Jack laughed. “Who’d want to look at it from ours? But you’re right, old man. As usual. We are what we chose to be.”
“I don’t think Buffy got a choice,” Dawn said doubtfully. She thought they were probably still talking about destiny - her destiny, perhaps - but she couldn’t be sure, and she didn’t quite have the courage to ask them to explain.
“People make choices every day,” Jack declared, his fork hovering over the last brussel sprout on his plate. “And if they’re sensible, they accept the consequences of making them.” He speared the sprout and popped it into his mouth, giving her a wink as he did so. “I might regret that, come the morning.”
She giggled, getting both the joke - and the point - all at once.
“So you’re saying that - while I didn’t choose to be me - what I choose to do while I am me, is up to me?”
“In a way.” Lord Holly broke open a bread roll and used it to mop up a little of the gravy that was still on his plate. “But it helps to understand one’s place in the scheme of things. Knowing who and what you are gives you a chance to understand the consequence of your choices.”
“I’m just a girl,” Dawn sighed, stabbing at a sprout on her own plate. “I don’t seem to have a place in the scheme of things. Not the way Buffy does.”

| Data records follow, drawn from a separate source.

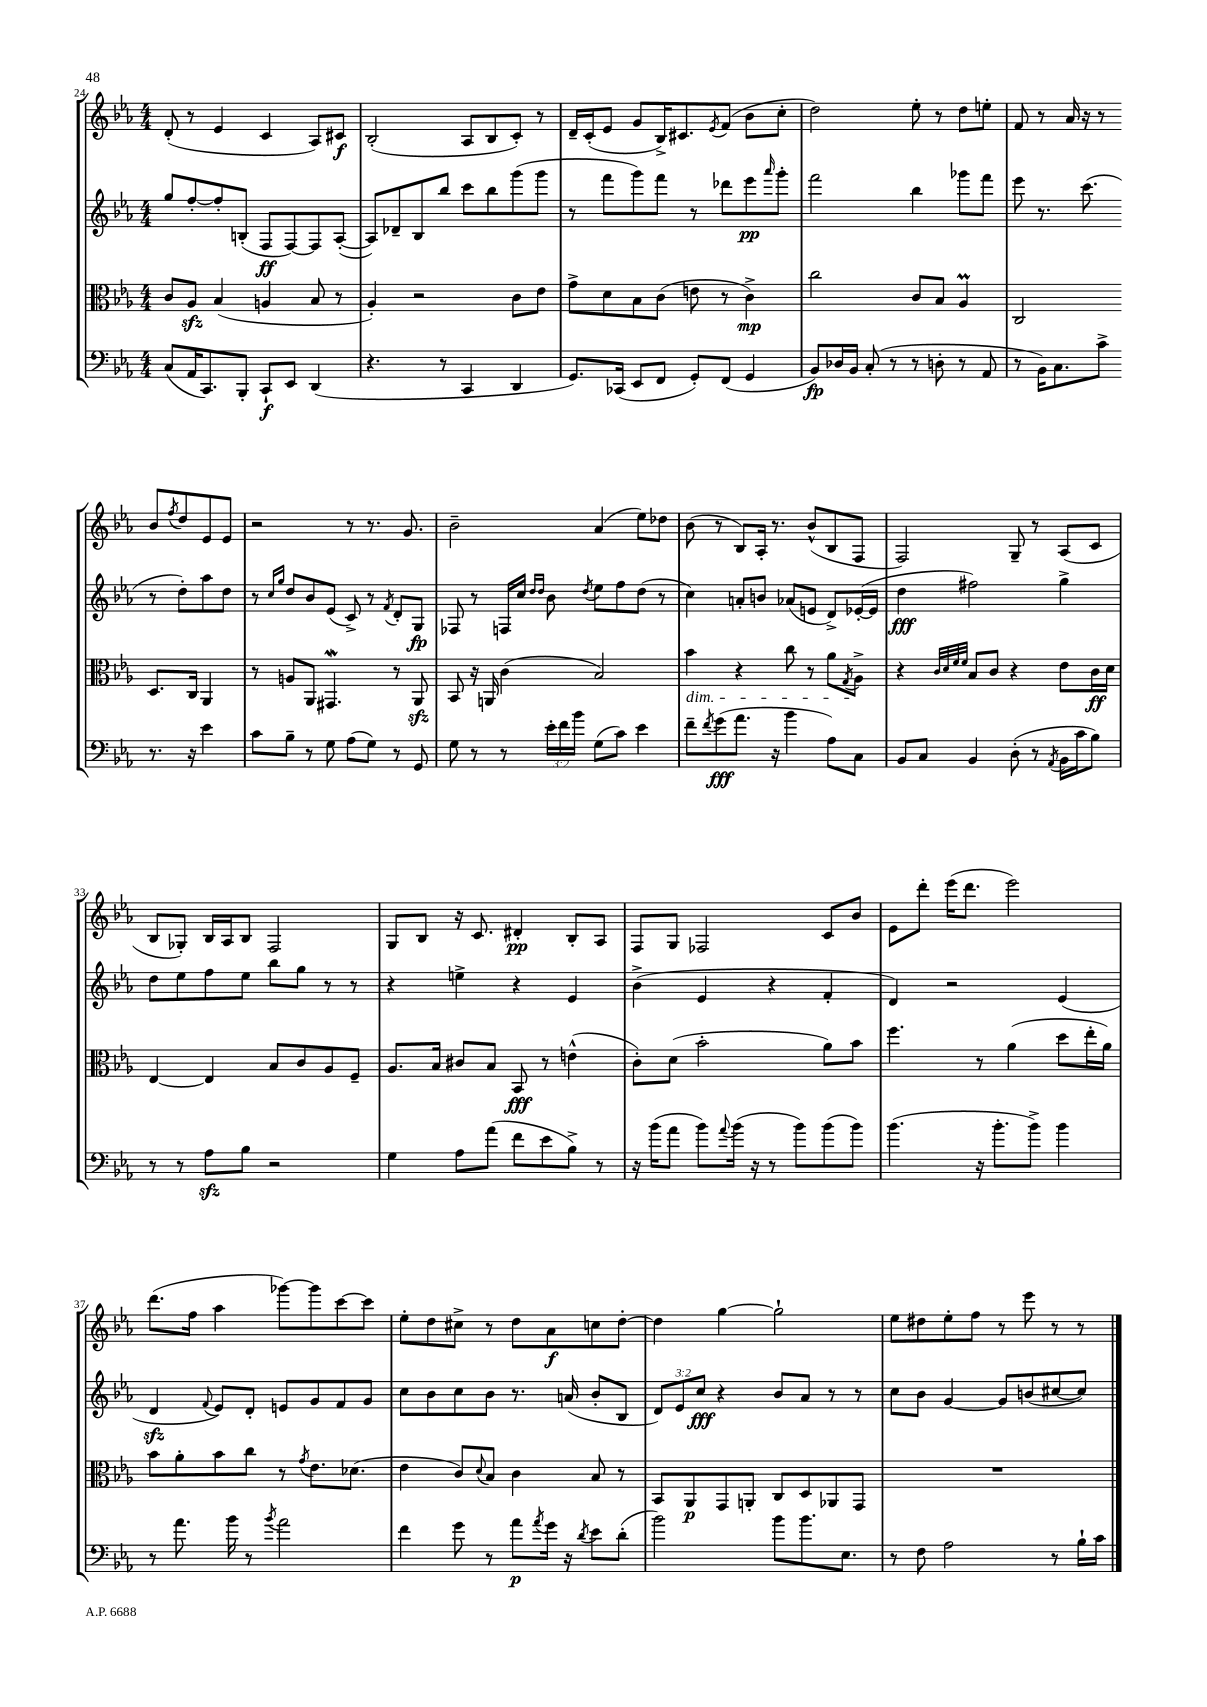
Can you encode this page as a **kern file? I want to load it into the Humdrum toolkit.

**kern	**kern	**kern	**kern
*staff4	*staff3	*staff2	*staff1
*clefF4	*clefC3	*clefG2	*clefG2
*k[b-e-a-]	*k[b-e-a-]	*k[b-e-a-]	*k[b-e-a-]
*M4/4	*M4/4	*M4/4	*M4/4
(8C	8c	8gg	(8d'
16AA-	8A-	[8ff'	8r
8.CC)	.	.	.
.	(4B-	8ff']	4e-
8BBB-'	.	(8B'	.
8CC`	4A	8F	4c
8EE-	.	[8F)	.
(4DD	8B-	8F]	8A-)
.	8r	([8A-'	8c#
=	=	=	=
4.r	4A-')	8A-])	(2B-'
.	.	8d-~	.
.	2r	8B-	.
8r	.	8bb-	.
4CC	.	8ccc	8A-
.	.	8bb-	8B-
4DD	8c	(8ggg	8c')
.	8e-	8ggg	8r
=	=	=	=
8.GG)	8g^	8r	16d~
.	.	.	(16c'
.	8d	8fff	8e-
(16CC-	.	.	.
8EE-	8B-	8ggg)	8g
8FF	(8c	8fff	16B-^)
.	.	.	8.c#
8GG')	8e	8r	.
.	.	.	8qe-
(8FF	8r	8ddd-	(8f
4GG	4c^)	8eee-	8b-
.	.	16qqaaa-	.
.	.	8ggg'	8cc'
=	=	=	=
8BB-)	2cc	2fff	2dd)
16D-	.	.	.
16BB-	.	.	.
(8C'	.	.	.
8r	.	.	.
8r	8c	4bb-	8ee-'
8D'	8B-	.	8r
8r	4A-	8ggg-	8dd
8AA-	.	8fff	8ee'
=	=	=	=
8r	2C	8eee-	8f
16BB-)	.	8.r	8r
8.C	.	.	.
.	.	.	16a-
.	.	(8.ccc	16r
8c^	.	.	8r
8.r	8.D	8r	8b-
.	.	.	8qff
.	.	8dd')	8dd
16r	16C	.	.
4e-	4AA-	8aa-	8e-
.	.	8dd	8e-
=	=	=	=
8c	8r	8r	2r
.	.	16qqcc	.
.	.	16qqgg	.
8B-~	8A	8dd	.
8r	8AA-	8b-	.
8G	4.GG#	(8e-	.
(8A-	.	8c^)	8r
8G)	.	8r	8.r
.	.	8qf	.
8r	8r	8d'	.
.	.	.	8.g
8GG	8AA-	8G	.
=	=	=	=
8G	8BB-	8F-	2b-~
8r	16r	8r	.
.	16AA	.	.
8r	(4c	16F	.
.	.	16cc	.
.	.	16qqdd	.
.	.	16qqdd	.
24e-'	.	8b-	.
24f	.	.	.
24b-	.	.	.
.	.	8qdd	.
(8G	2B-)	8ee-	(4a-
8c)	.	8ff	.
4e-	.	(8dd	8ee-)
.	.	8r	8dd-
=	=	=	=
8f~	4b-	4cc)	(8b-
8qf	.	.	.
(8g	.	.	8r
8.a-	4r	8a'	8B-)
.	.	8b	16A-'
16r	.	.	8.r
4b-	8cc	(8a-	.
.	8r	8e	(8b-^^
8A-)	8a-	8d^)	8B-
.	8qG	.	.
8C	8A-^	([16e-'	8F
.	.	16e-]	.
=	=	=	=
8BB-	4r	4dd	2F)
8C	.	.	.
.	32qqc	.	.
.	32qqd	.	.
.	32qqf	.	.
.	32qqf	.	.
4BB-	8B-	2ff#)	.
.	8c	.	.
(8D'	4r	.	8G~
8r	.	.	8r
8qAA-	.	.	.
16BB-	8e-	4gg^	(8A-
16c	.	.	.
8B-)	16c	.	8c
.	16d	.	.
=	=	=	=
8r	[4E-	8dd	8B-
8r	.	8ee-	8G-')
8A-	4E-]	8ff	16B-
.	.	.	16A-
8B-	.	8ee-	8B-
2r	8B-	8bb-	2F
.	8c	8gg	.
.	8A-	8r	.
.	8F~	8r	.
=	=	=	=
4G	8.A-	4r	8G
.	.	.	8B-
.	16B-	.	.
8A-	8c#	4ee^	16r
.	.	.	8.c
(8a-	8B-	.	.
8f	8BB-	4r	4d#'
8e-	8r	.	.
8B-^)	(4e^^	4e-	8B-'
8r	.	.	8A-
=	=	=	=
16r	8c')	(4b-^	8F
(16b-	.	.	.
8a-	(8d	.	8G
8b-)	2b-'	4e-	2F-
8qqa-	.	.	.
(16b-	.	.	.
16r	.	.	.
8r	.	4r	.
8b-)	.	.	.
(8b-	8a-)	4f'	8c
8b-)	8b-	.	8b-
=	=	=	=
(4.b-	4.ff	4d)	8e-
.	.	.	8ddd'
.	.	2r	(16eee-
.	.	.	8.ddd
16r	8r	.	.
8.b-'	.	.	.
.	(4a-	.	2eee-)
8b-^)	.	.	.
4b-	8dd	(4e-	.
.	16ee-'	.	.
.	16a-)	.	.
=	=	=	=
8r	8b-	4d	(8.ddd
8.a-	8a-'	.	.
.	.	.	16ff
.	.	8qqf	.
.	8b-	8e-)	4aa-
16b-	.	.	.
8r	8cc	8d'	.
8qb-	.	.	.
2a-	8r	8e	[8ggg-)
.	8qg	.	.
.	8.e-	8g	8ggg-]
.	.	8f	[8ccc
.	(8.d-	.	.
.	.	8g	8ccc]
=	=	=	=
4f	4e-	8cc	8ee-'
.	.	8b-	8dd
8g	8c)	8cc	8cc#^
.	8qqd	.	.
8r	8B-	8b-	8r
8a-	4c	8.r	8dd
8qa-	.	.	.
16g	.	.	8a-
16r	.	(16a	.
8qd	.	.	.
8e-	8B-	8b-'	8cc
(8d'	8r	8B-	[8dd'
=	=	=	=
2b-)	8BB-	12d)	4dd]
.	.	12e-	.
.	8AA-	.	.
.	.	12cc	.
.	8GG	4r	[4gg
.	8AA'	.	.
8b-	8C	8b-	2gg`]
8.b-	8D	8a-	.
.	8AA-	8r	.
8.E-	.	.	.
.	8GG	8r	.
=	=	=	=
8r	1r	8cc	8ee-
8F	.	8b-	8dd#
2A-	.	[4g	8ee-'
.	.	.	8ff
.	.	8g]	8r
.	.	(8b	8eee-
8r	.	[8cc#	8r
16B-`	.	8cc#])	8r
16c	.	.	.
==	==	==	==
*-	*-	*-	*-
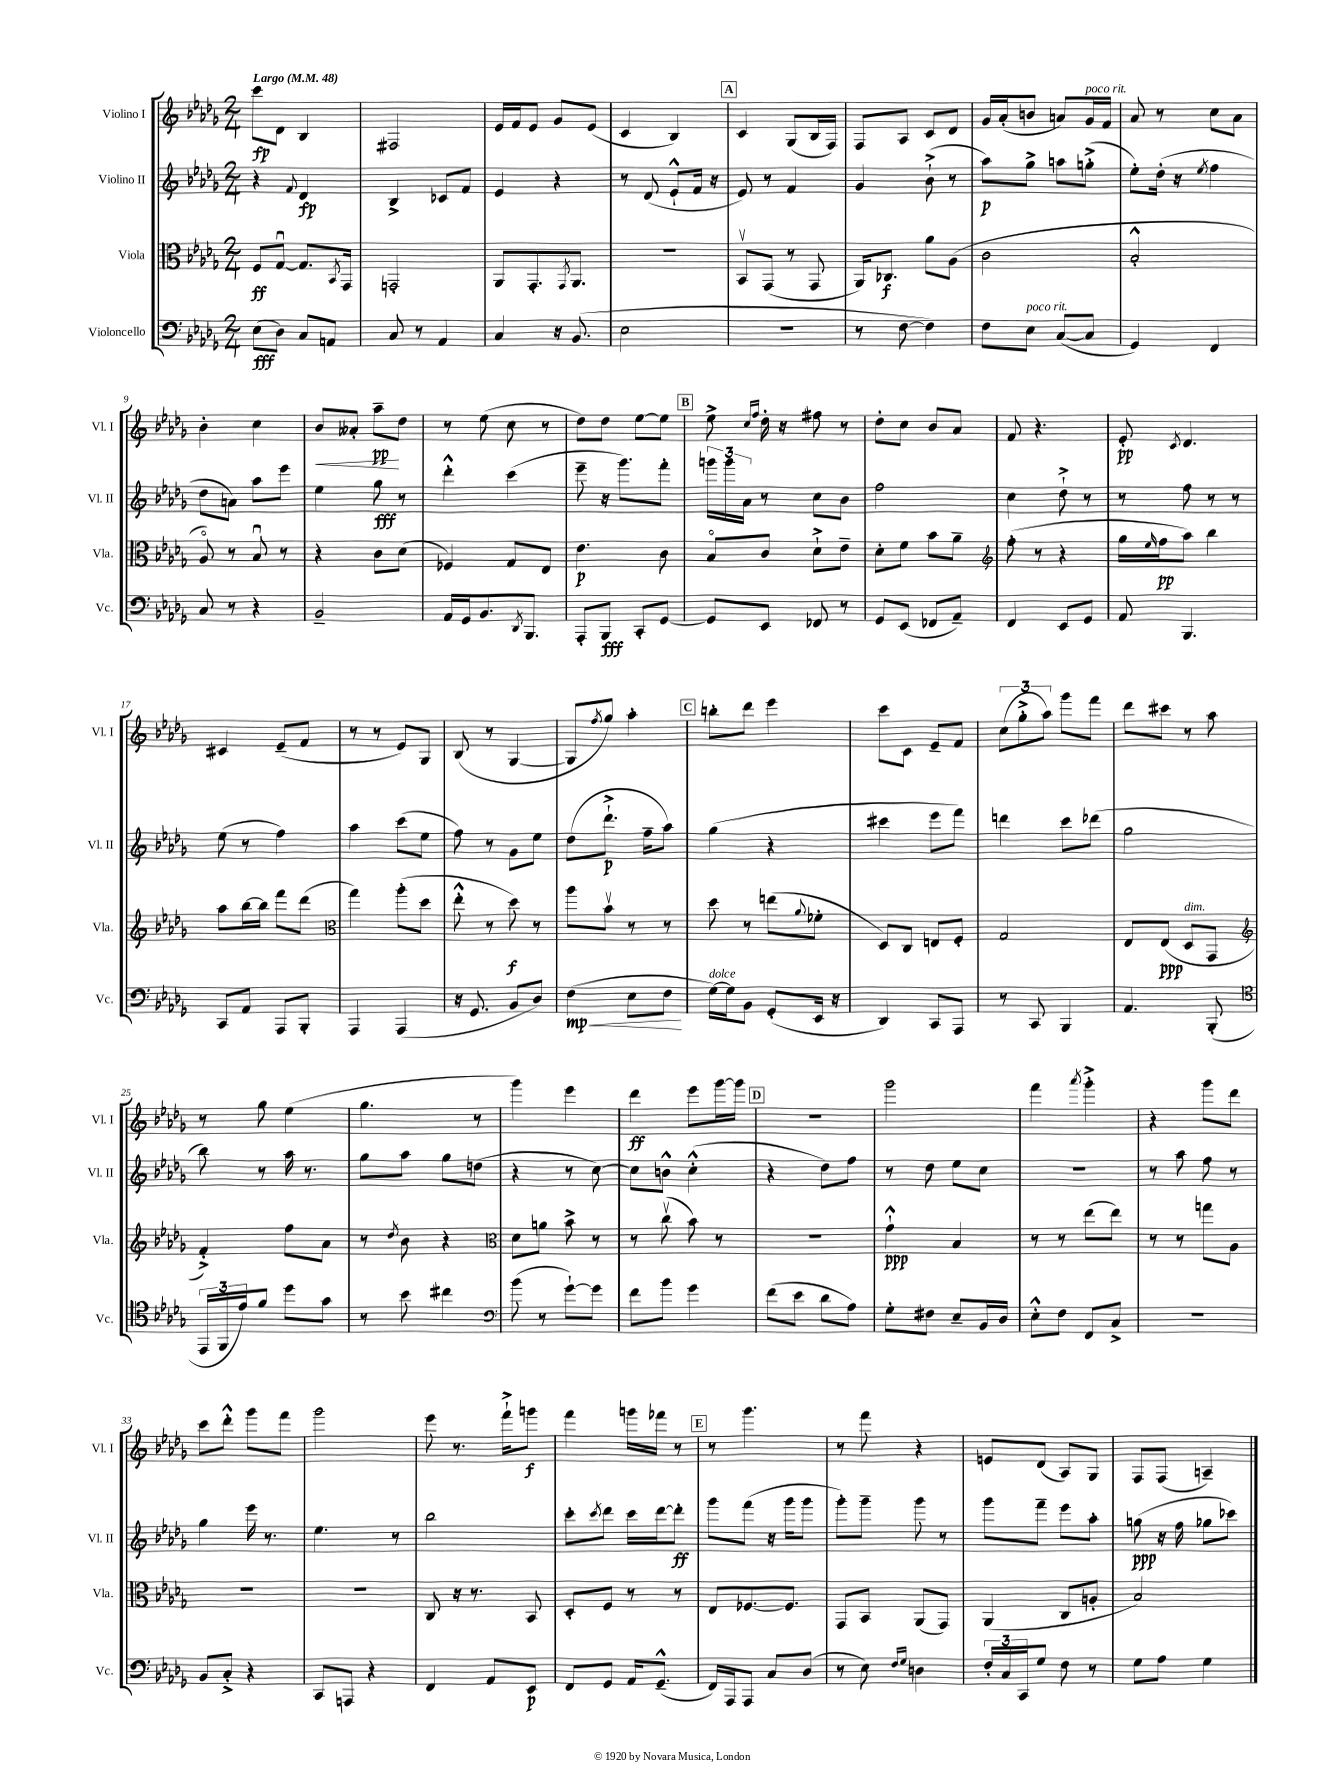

“Nonsense,” Lord Holly puffed. “My dear young lady, you are capable of so many things. You just have to put your mind to it. Unlocking the doorways to knowledge. Opening up new opportunities for yourself and others.”
“Freeing those unjustly imprisoned,” Jack suggested, warming to the theme.
“Mapping uncharted lands.”
“Translating forgotten languages.”
"Recovering long lost secrets.”
“Revealing conspiracies and disclosing nefarious plots.”
“Robbing banks.”
“Jack …”
Dawn’s giggle was as much about the look on Lord Holly’s face as it was at Jack’s outrageous suggestion. “I kinda like the laguage idea,” she admitted slowly. “Giles has been teaching me stuff - to help with the research, you know? And I don’t always get what it means,but I’m getting pretty good at reading odd alphabets and working out symbols and things. Sometimes it’s kinda fun. Like … like doing puzzles. Crosswords and stuff.” She shrugged. “I’ve always been good at those.”
“You enjoy the puzzles more than the research?” Lord Holly didn’t seem surprised at either.
“Way more,” she said. “Finding things in books is just - boring. You have to figure puzzles out.”
“Well, of course,” he laughed, sharing a knowing look with Jack across the table. “Books only need indexes. Crossword puzzles need keys.”